GantMan / nsfw_model

Keras model of NSFW detector
Other
1.73k stars 272 forks source link

How many images in the training set for each class? #10

Open misterDDF opened 5 years ago

misterDDF commented 5 years ago

Hi,thanks for sharing the code and model, it helps me a lot Can you tell me how many images in the training set for the 5 classes, I'm not familiar about keras, does the code below means that only 500*batch_size images are trained every epoch, and not every images in the training set of nsfw_data_scraper is trained in an epoch? image

btw,I test the model on the test set(2000 images for each class), the correct rate of class neutral is 0.1 lower than the result confusion matrix shows while other classes performs well

GantMan commented 5 years ago

Hi!

You are correct. Training the entire dataset would be most impressive as I currently have around 30,000+ images per class. Additionally, I've increased the batch size to 32, which means 16,000 images are pulled in each epoch. Since I'm batching and using Stochastic Gradient Descent, I've found this to be a powerful method for continuous refinement of the model without overfitting.

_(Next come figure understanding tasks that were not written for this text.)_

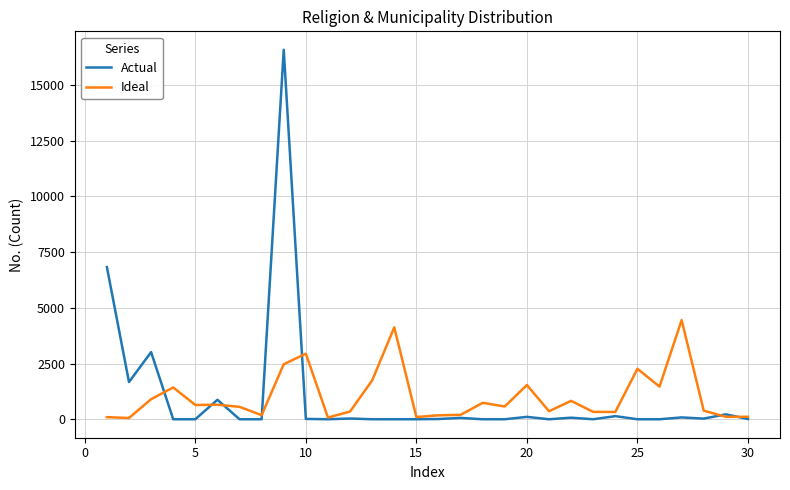

What is the greatest value displayed?

16581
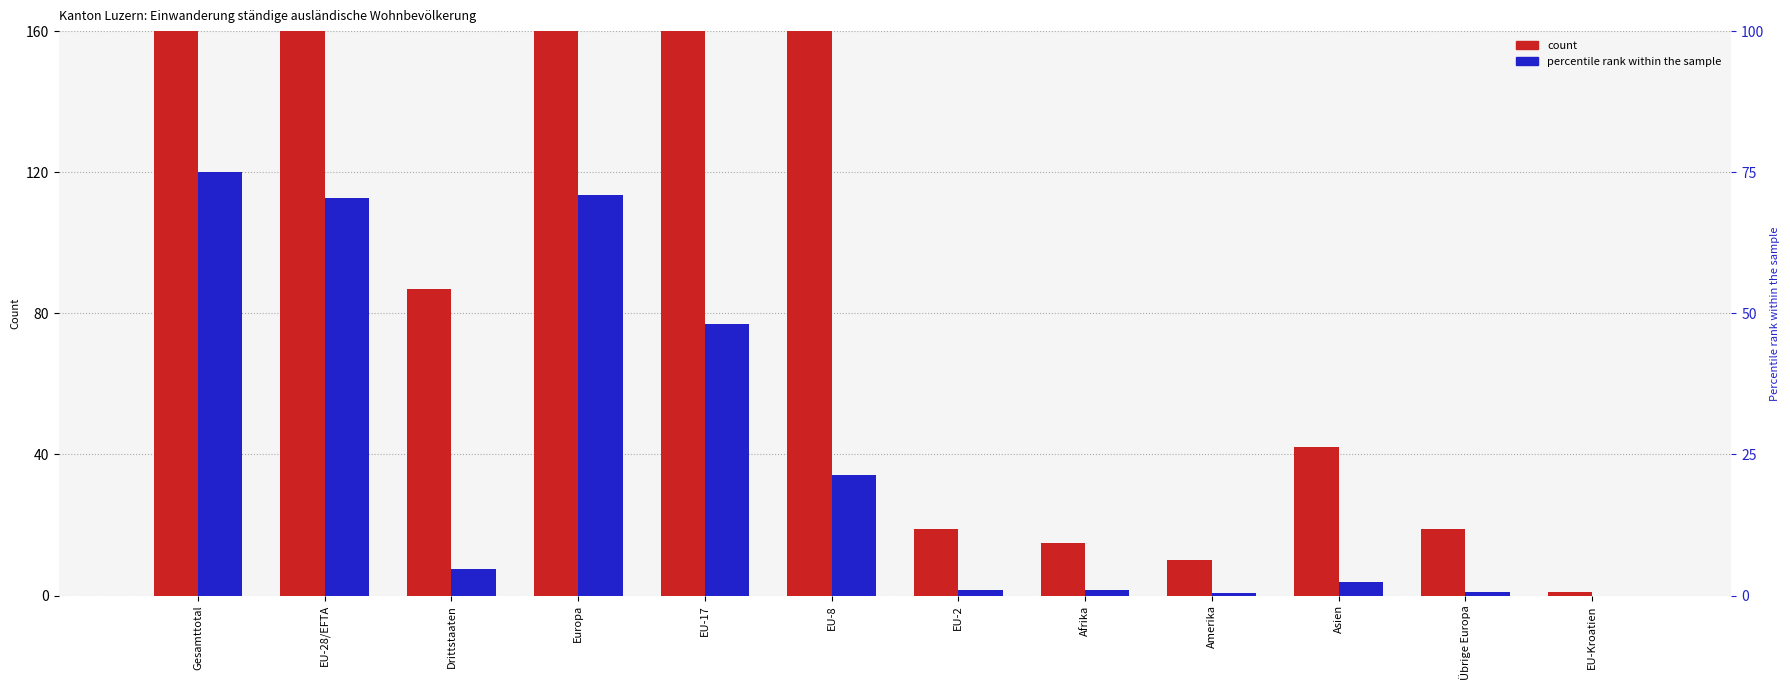

What is the label of the 2nd bar from the left?

EU-28/EFTA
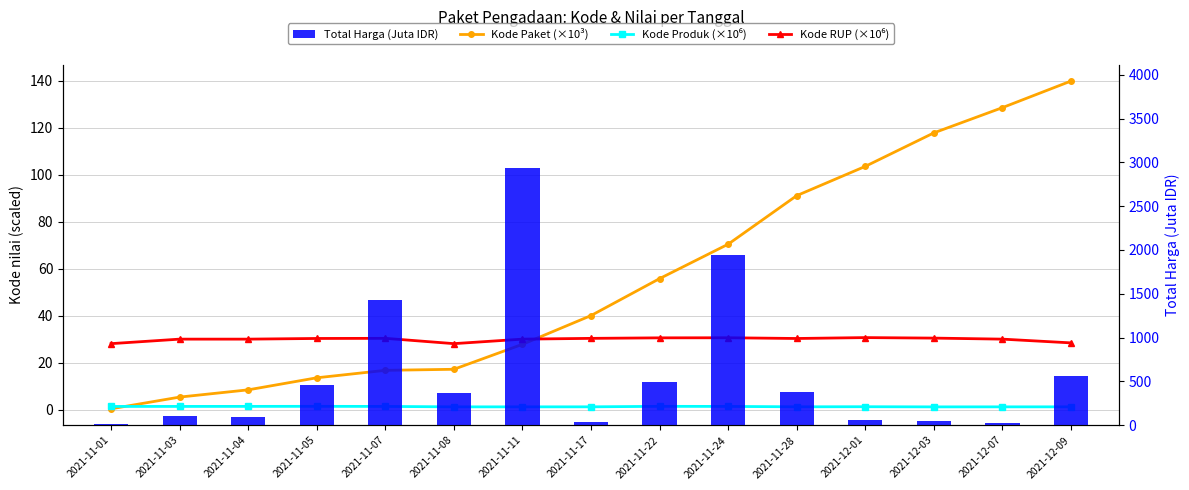

The value of Kode Produk (×10⁶) at 2021-11-17 is 0.8. True or false?

False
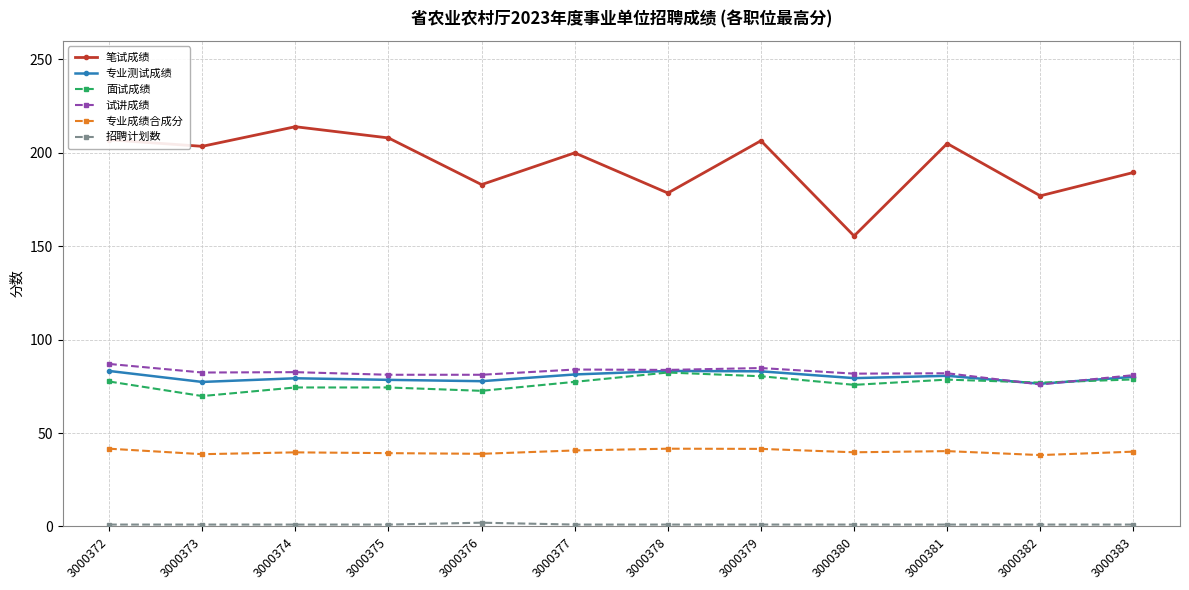

True or false: 专业成绩合成分 and 面试成绩 intersect in this chart.

False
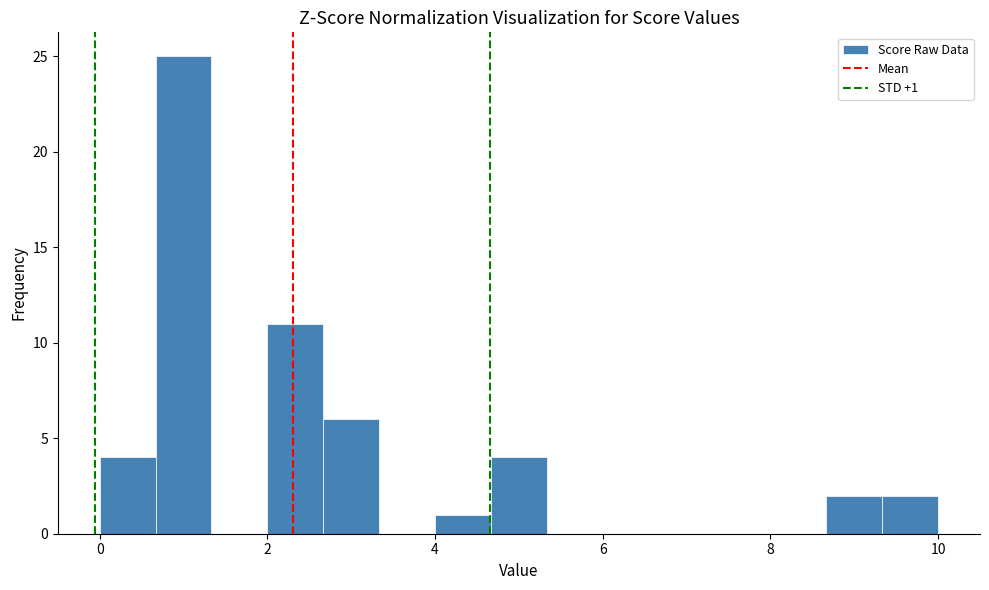

Around what value on the x-axis is the tallest bar? Give the approximate position of its centre, as read against the axis.

1.0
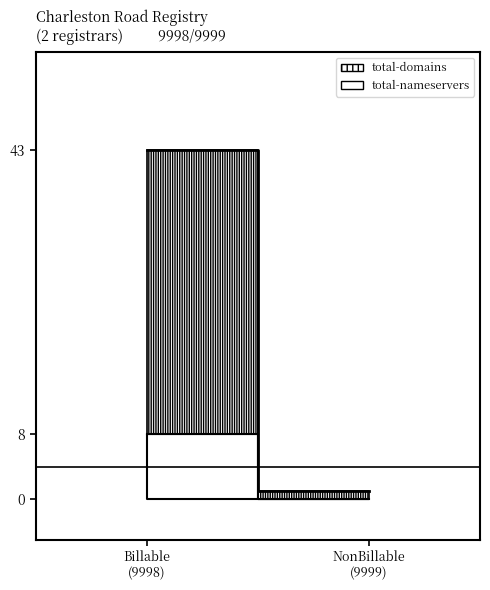

How many lines are shown in the chart?

2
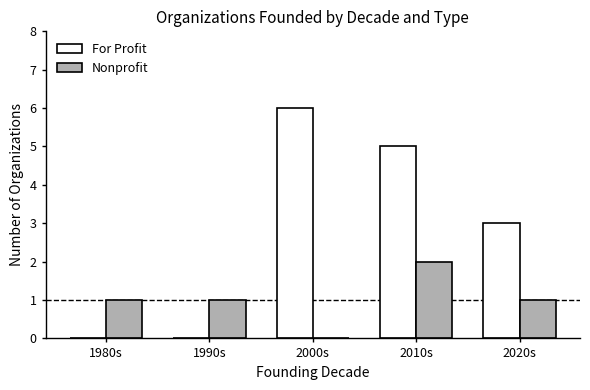

How many categories are shown in the chart?

5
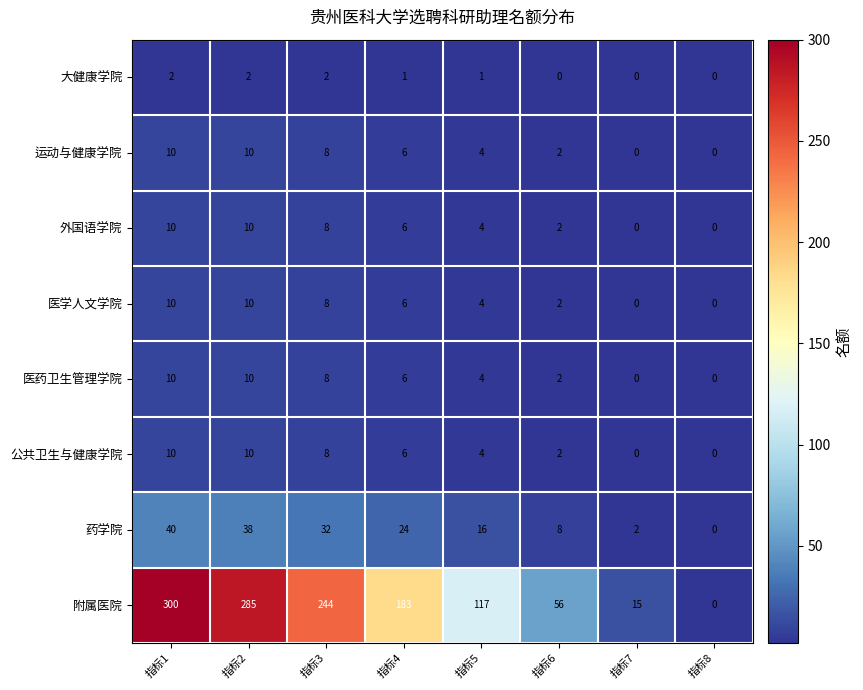

What is the maximum value shown in the chart?

300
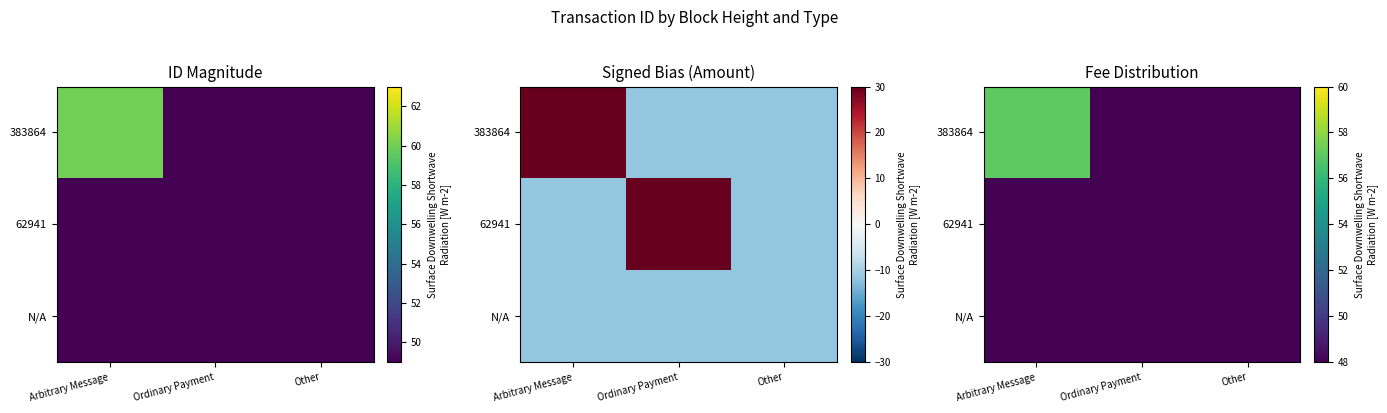

Rank the series by their average value, from lowest to highest.

N/A, 62941, 383864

Additionally, I have perturbation on the images, so that noise, rotation, and cropping is added randomly. Making it mathematically infeasible that the same exact image would ever be used twice.

After some serious re-training/refining I'd love for you to re-test my latest model. I'm getting around 93% accuracy. This was trained longer on an even larger dataset.

Side note:

You say you're not familiar with Keras, if you use some other method, I'd love for you to contribute. I'm planning on writing a Tensorflow JS training version. It would be entertaining to see which ML framework performs best.

misterDDF commented 5 years ago

Thanks for your reply.

Yes I'm trying to reimplement this model with Pytorch, but the model accuracy for now can only reach about 83%, thinks I should retrain it more seriously.

GantMan commented 5 years ago

Here's a blog post I'm working on for how I trained the model: https://medium.com/@gantlaborde/howto-ai-nsfw-detection-229a9725829c

devinhee commented 5 years ago

Hi! I retrained this model with keras, but the model accuracy for now can only reach 89%. I guess it might be something wrong with my dataset, I can not get enough data for sexy class and drawings class, where did you get data of these two class.

GantMan commented 5 years ago

@devinhee - what's your data categorization error rate at? If you did a basic pull off of reddit etc. You might have some significant misclassifications that are holding your model back.

devinhee commented 5 years ago

@devinhee - what's your data categorization error rate at? If you did a basic pull off of reddit etc. You might have some significant misclassifications that are holding your model back.

Categorization error rate is 20% ~ 25%. Actually, I did some basic data cleaning, deleted bad images, removed duplicate images. But I did not check every single image of each categorization.